Il commento

L’insidioso cammino del franco

L’attenzione dei commentatori economici svizzeri è focalizzata da settimane sulle tariffe doganali americane sulle nostre esportazioni, al 39%
Giovanni Barone Adesi
Giovanni Barone Adesi
14.11.2025 06:00

L’attenzione dei commentatori economici svizzeri è focalizzata da settimane sulle tariffe doganali americane sulle nostre esportazioni, al 39%. Si spera che verranno presto ridotte, ma già adesso il loro impatto, pur grave su alcune industrie, è limitato sulla nostra economia nel suo complesso. Un problema più significativo per l’occupazione e le aziende è oggi la forza del franco che, pur aiutandoci a contenere l’inflazione, rende meno facili le nostre esportazioni.

La Banca Nazionale sembra poco propensa ad intervenire per indebolire il franco, nonostante le molte richieste in questo senso che riceve. Una ragione ovvia per la sua cautela è la necessità di non agire in modo avventato mentre sono in corso delicati negoziati con gli Stati Uniti. Vi è inoltre un timore meno apparente, ma forse più insidioso, che origina all’altro estremo del continente eurasiatico.

Da molti anni la speculazione intenazionale sulle valute prediligeva indebitarsi in valuta giapponese per investire in dollari, il così detto carry trade. Questa strategia consentiva di lucrare sulla differenza tra tassi d’interesse americani e giapponesi. Ma avrebbe perso se il dollaro si fosse deprezzato nei confronti dello yen. Le autorità giapponesi, fino a qualche mese fa, non consentivano che lo yen si apprezzasse sul dollaro. Il loro brusco cambio di passo recente, dovuto al passaggio del Giappone dalla deflazione all’inflazione, ha prodotto tassi d’interesse più alti e forti perdite per la speculazione internazionale, forzando gli speculatori a chiudere le loro posizioni.

Il franco svizzero è rimasto oggi così l’unica valuta con tassi d’interesse prossimi allo zero. La Banca Nazionale sa bene che un aumento dei tassi porterebbe ad un rapido rafforzamento del franco. Pertanto si guarda bene dal permetterlo.

D’altra parte, i tassi attuali potrebbero allettare gli speculatori a vendere franchi per acquistare dollari.

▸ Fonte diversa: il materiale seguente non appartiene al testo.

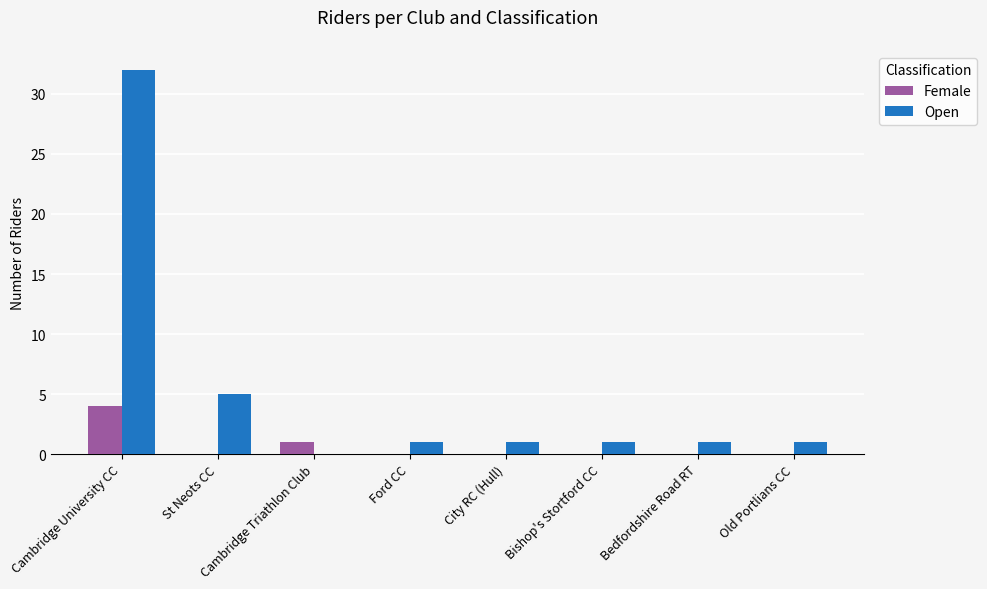

Which label corresponds to the largest value in the chart?

Cambridge University CC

Oggi la speculazione però é frenata dal timore di un nuovo rafforzamento del franco. Se questo timore si dissipasse, il franco potrebbe essere soggetto ad una valanga di vendite che ne ridurrebbe rapidamente il valore, ben oltre quanto desiderabile. Questo incoraggerebbe ulteriore speculazione al ribasso, minando la stabilità dei prezzi per i consumatori svizzeri, fortemente dipendenti da beni importati.

Paradossalmente, l’indebolimento invocato del franco, andando ben oltre il livello desiderato, forzerebbe la Banca Nazionale a forti aumenti dei tassi d’interesse e la Svizzera andrebbe in recessione. Per evitare questa spiacevole prospettiva le autorità elvetiche devono continuare ad agire con la loro tradizionale prudenza, prestando attenzione non soltanto ai problemi alla ribalta, ma anche ai rischi apparentemente lontani, che possono generare rapidamente tsunami destabilizzanti per la nostra economia.